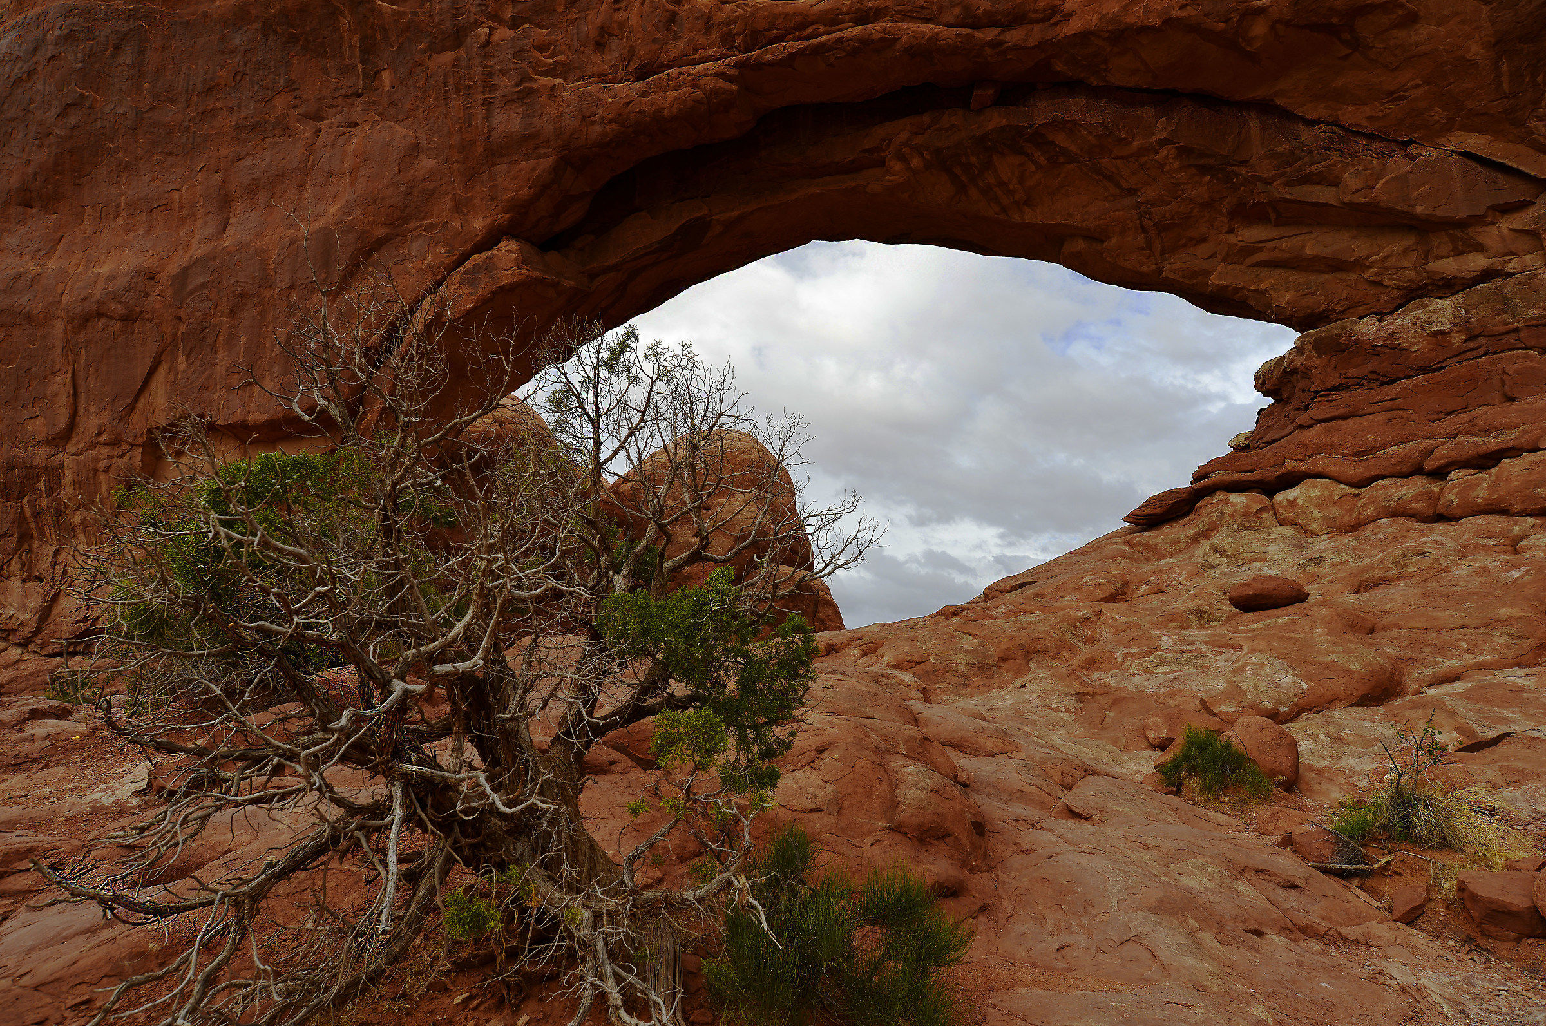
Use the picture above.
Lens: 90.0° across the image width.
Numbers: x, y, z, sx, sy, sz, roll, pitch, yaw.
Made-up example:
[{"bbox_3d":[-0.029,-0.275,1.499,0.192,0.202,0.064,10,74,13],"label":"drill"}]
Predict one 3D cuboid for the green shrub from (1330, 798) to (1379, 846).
[{"bbox_3d":[3.460,1.836,4.600,0.260,0.230,0.230,0,-8,0],"label":"green shrub"}]

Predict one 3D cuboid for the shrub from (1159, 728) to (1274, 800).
[{"bbox_3d":[3.312,1.880,5.800,0.780,0.500,0.640,0,-8,0],"label":"shrub"}]

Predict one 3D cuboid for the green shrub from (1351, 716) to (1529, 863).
[{"bbox_3d":[4.064,1.678,4.700,0.900,0.760,0.750,0,-8,0],"label":"green shrub"}]

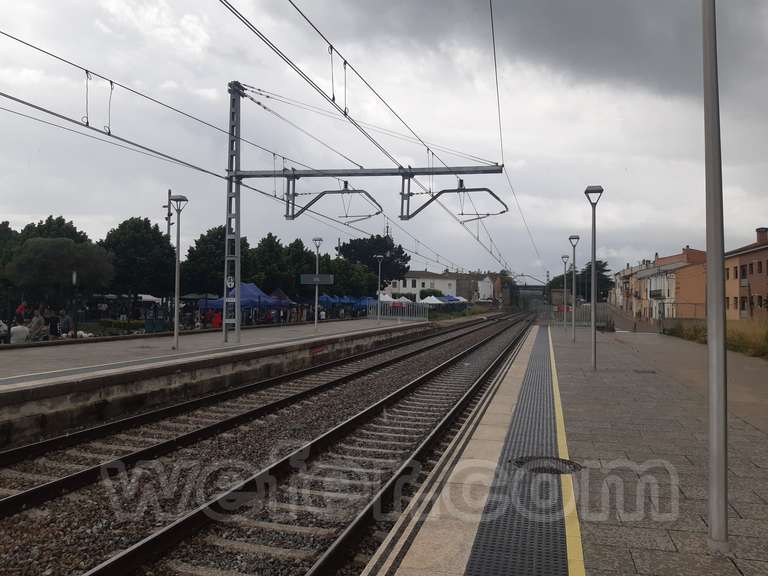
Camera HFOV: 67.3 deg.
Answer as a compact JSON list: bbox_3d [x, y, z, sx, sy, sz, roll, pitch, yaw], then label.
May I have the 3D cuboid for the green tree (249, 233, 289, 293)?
[{"bbox_3d":[-8.711,-0.488,43.500,3.900,7.390,3.900,0,-1,16],"label":"green tree"}]

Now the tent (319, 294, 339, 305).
[{"bbox_3d":[-7.128,2.409,73.976,3.000,3.100,3.000,0,-2,16],"label":"tent"}]

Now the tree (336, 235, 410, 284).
[{"bbox_3d":[-1.694,-1.869,89.840,11.390,12.650,10.500,0,-1,0],"label":"tree"}]

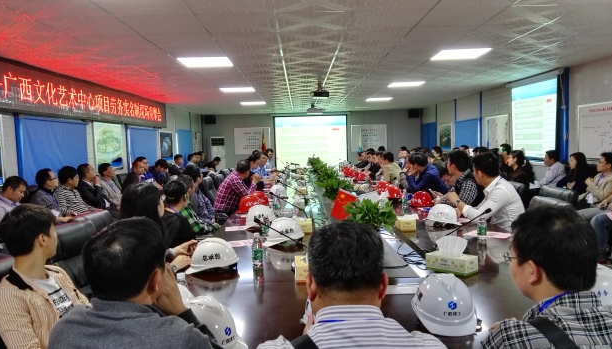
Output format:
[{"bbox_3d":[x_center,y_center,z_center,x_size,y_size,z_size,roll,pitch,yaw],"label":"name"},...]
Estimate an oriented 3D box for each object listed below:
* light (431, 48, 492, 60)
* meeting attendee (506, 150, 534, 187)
[{"bbox_3d":[1.939,-1.513,5.789,0.600,0.050,0.600,-2,4,-1],"label":"light"},{"bbox_3d":[3.050,0.263,7.083,0.800,1.238,0.500,-1,4,17],"label":"meeting attendee"}]

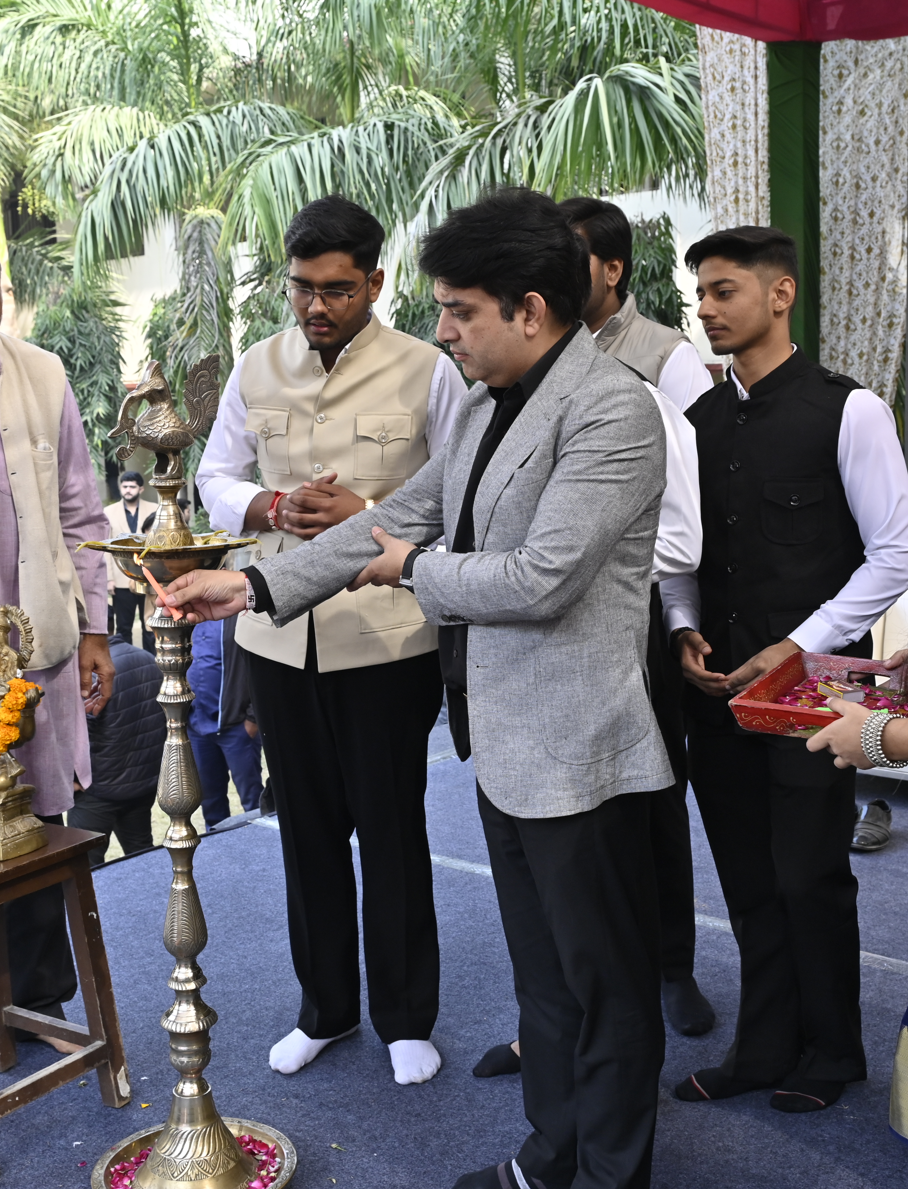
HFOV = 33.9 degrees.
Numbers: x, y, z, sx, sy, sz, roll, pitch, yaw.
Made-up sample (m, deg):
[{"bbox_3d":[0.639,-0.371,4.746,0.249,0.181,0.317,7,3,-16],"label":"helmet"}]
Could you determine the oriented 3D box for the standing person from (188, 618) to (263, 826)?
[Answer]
[{"bbox_3d":[-1.096,0.662,7.100,0.500,1.700,0.320,-1,8,6],"label":"standing person"}]

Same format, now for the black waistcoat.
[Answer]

··········

TASK DESCRIPTION
Please copy the lines between the one containing "HFOV = 33.9 degrees." and the end of the lines, inclusive, replacing "black waistcoat" with "dark vest" and leaving everything else unchanged.

YOUR RESPONSE
HFOV = 33.9 degrees.
Numbers: x, y, z, sx, sy, sz, roll, pitch, yaw.
Made-up sample (m, deg):
[{"bbox_3d":[0.639,-0.371,4.746,0.249,0.181,0.317,7,3,-16],"label":"helmet"}]
Could you determine the oriented 3D box for the standing person from (188, 618) to (263, 826)?
[Answer]
[{"bbox_3d":[-1.096,0.662,7.100,0.500,1.700,0.320,-1,8,6],"label":"standing person"}]

Same format, now for the dark vest.
[Answer]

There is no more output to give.